• [Texte source]:
****

Civil - Responsabilité
01/06/2016
La consultation publique sur le texte portant le projet de réforme de la responsabilité civile est en cours jusqu’au 29 juillet 2016. Une réforme absolument nécessaire, selon le garde des Sceaux. Interview...
Revue Lamy Droit civil : Vous venez de lancer une consultation publique sur un avant-projet de réforme de la responsabilité civile. Pouvez-vous nous préciser les enjeux de cette réforme ?
 
Jean-Jacques Urvoas : Ce texte a pour objectif premier de rétablir le code civil dans son rôle de cadre exhaustif du droit commun de la responsabilité civile. En effet, le droit de la responsabilité civile extracontractuelle est actuellement composé de cinq articles datant de 1804 (outre les articles 1386-1 et suivants relatifs aux produits défectueux), sur lesquels la Cour de cassation a construit une jurisprudence riche et complexe pour répondre à l’évolution de la société et aux nouvelles problématiques de responsabilité qu’elle a fait naître. Cette réforme est donc absolument nécessaire pour des raisons de sécurité juridique et de respect du principe constitutionnel d’accessibilité et de prévisibilité de la loi.

****

• [Objectif de l'exercice]:
Veuillez fournir la suite de l'entretien ci-dessus sur la réforme de la responsabilité civile, en reprenant après sa dernière phrase.

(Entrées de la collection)

****

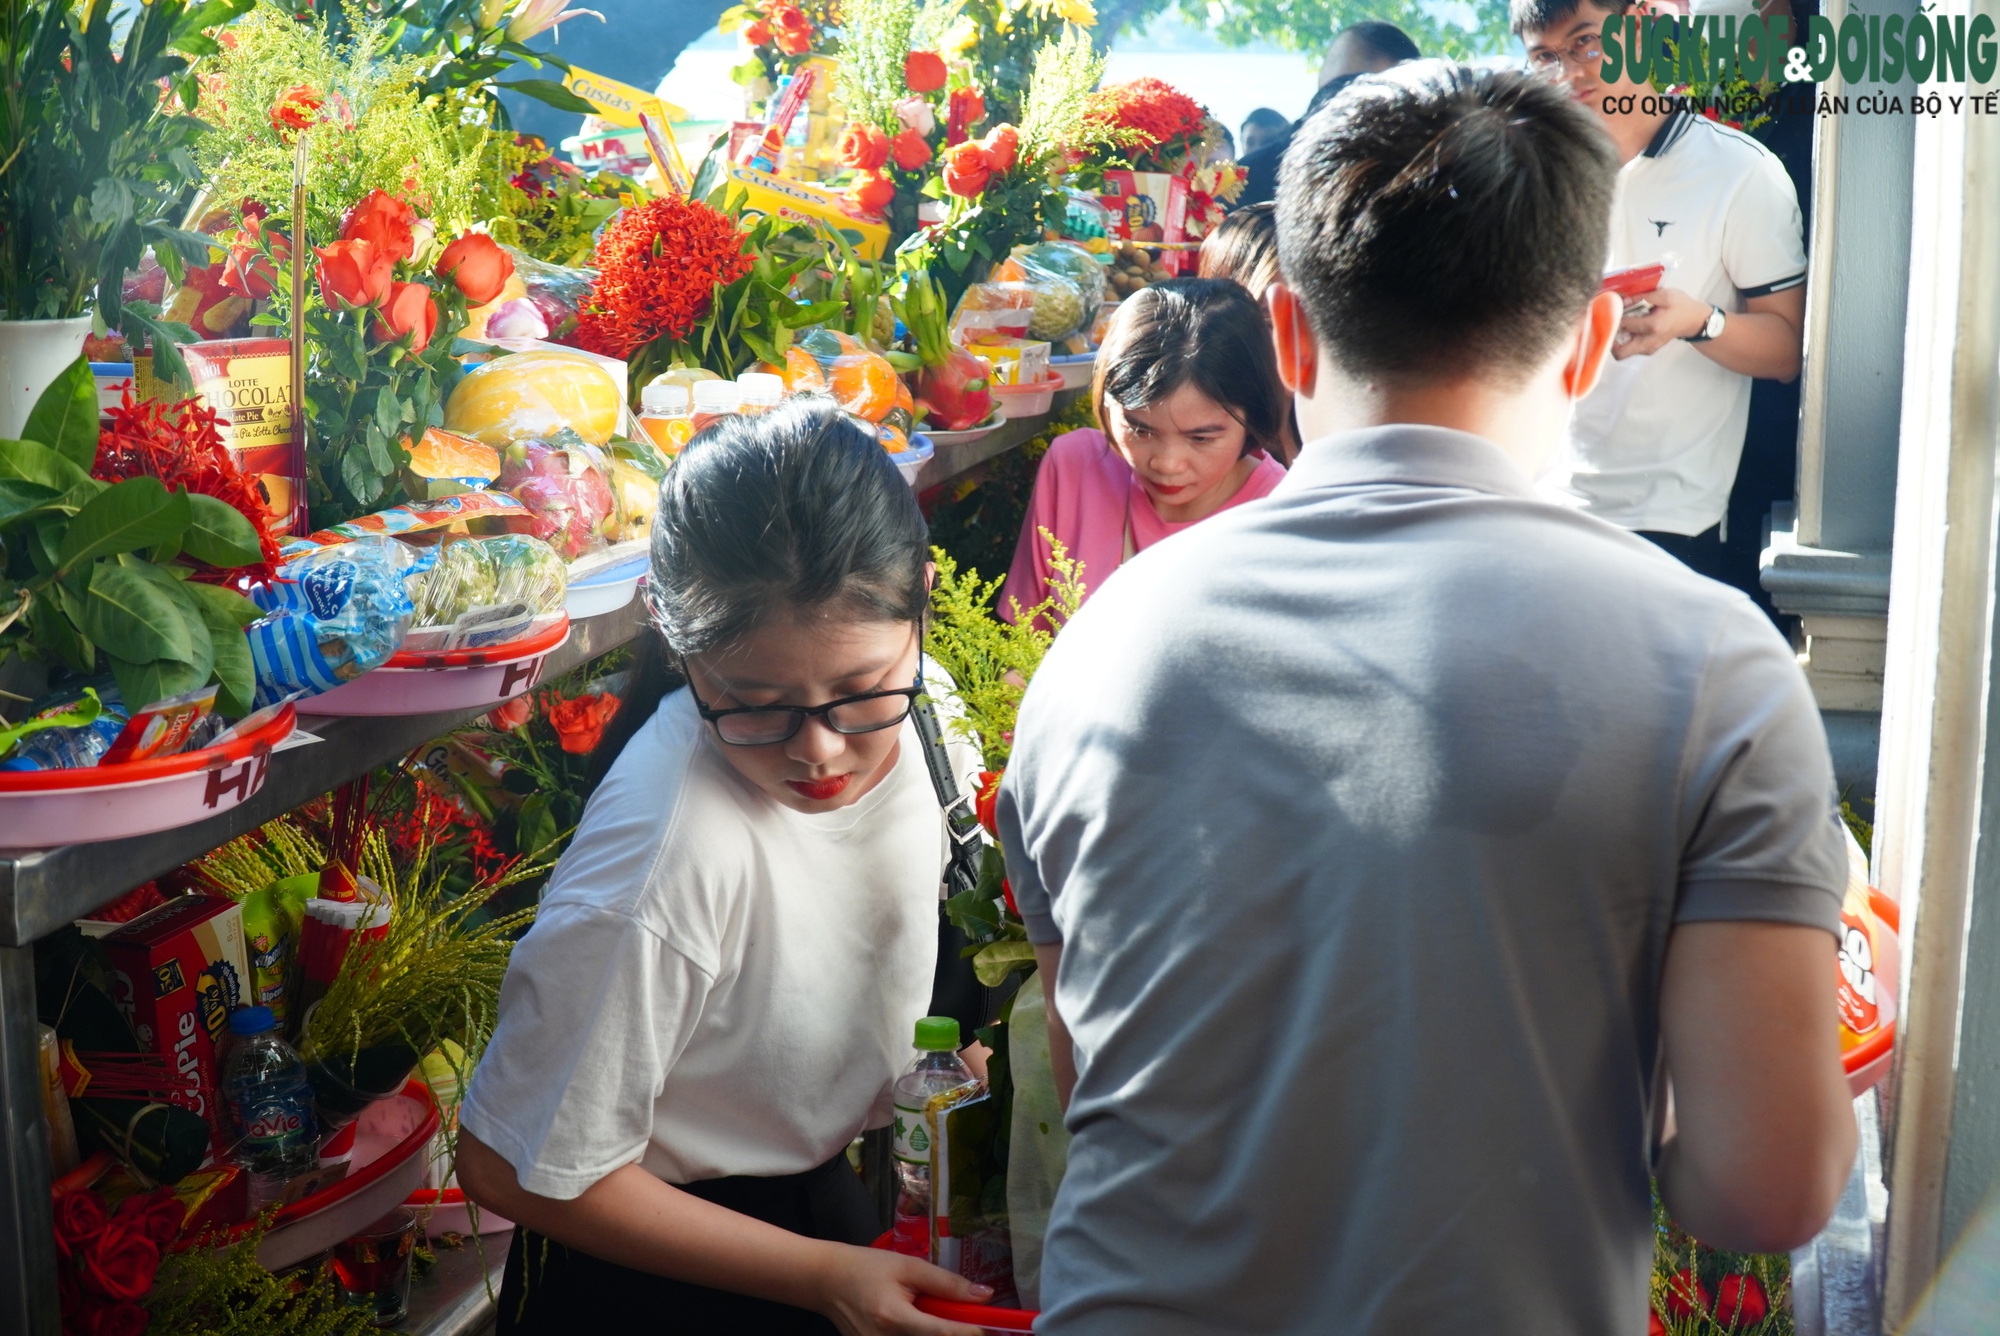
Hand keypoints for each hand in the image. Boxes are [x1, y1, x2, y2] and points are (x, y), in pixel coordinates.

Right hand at [812, 1243, 993, 1335]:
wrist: (827, 1282)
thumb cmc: (867, 1268)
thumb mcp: (908, 1266)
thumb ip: (947, 1283)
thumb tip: (984, 1295)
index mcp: (894, 1317)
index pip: (943, 1334)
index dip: (971, 1334)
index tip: (994, 1329)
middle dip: (955, 1334)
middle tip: (967, 1323)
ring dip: (939, 1334)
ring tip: (935, 1317)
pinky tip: (920, 1322)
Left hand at [1613, 285, 1710, 358]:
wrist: (1693, 320)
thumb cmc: (1679, 305)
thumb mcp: (1664, 294)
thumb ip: (1642, 297)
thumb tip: (1622, 300)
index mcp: (1653, 326)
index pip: (1624, 326)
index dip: (1613, 318)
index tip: (1608, 310)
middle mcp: (1649, 342)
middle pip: (1620, 352)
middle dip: (1610, 339)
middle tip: (1609, 324)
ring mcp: (1649, 349)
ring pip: (1623, 353)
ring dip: (1616, 340)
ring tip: (1617, 325)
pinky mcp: (1648, 351)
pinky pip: (1630, 350)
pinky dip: (1624, 341)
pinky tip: (1626, 328)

****

• [Réponse attendue]:
 
En outre, elle doit venir parachever la réforme du droit des contrats et des obligations issue de l’ordonnance n°2016-131 du 10 février 2016, en élaborant un véritable régime de responsabilité contractuelle, ce qui ne peut être réalisé avec cohérence que dans le cadre d’un projet de réforme globale de la responsabilité civile qui fixe les règles communes et propres aux responsabilités contractuelle et extracontractuelle, et qui organise l’articulation complexe entre ces deux régimes.
 
Enfin, au-delà d’une nécessité technique, ce projet de réforme procède également de choix politiques, et l’un des principaux objectifs poursuivis par la Chancellerie est l’amélioration de l’indemnisation des victimes de dommages corporels, dans notre société moderne dont l’une des caractéristiques est d’engendrer de plus en plus de graves dommages de cette nature.
 
RLDC : Quelles sont les innovations prévues ?
 
J.-J. U. : Comme je le rappelais, les textes actuels datent de 1804. Ils ne reflètent plus en conséquence les problématiques de notre société moderne. L’avant-projet soumis à la consultation se propose donc d’y remédier, en créant des mécanismes nouveaux.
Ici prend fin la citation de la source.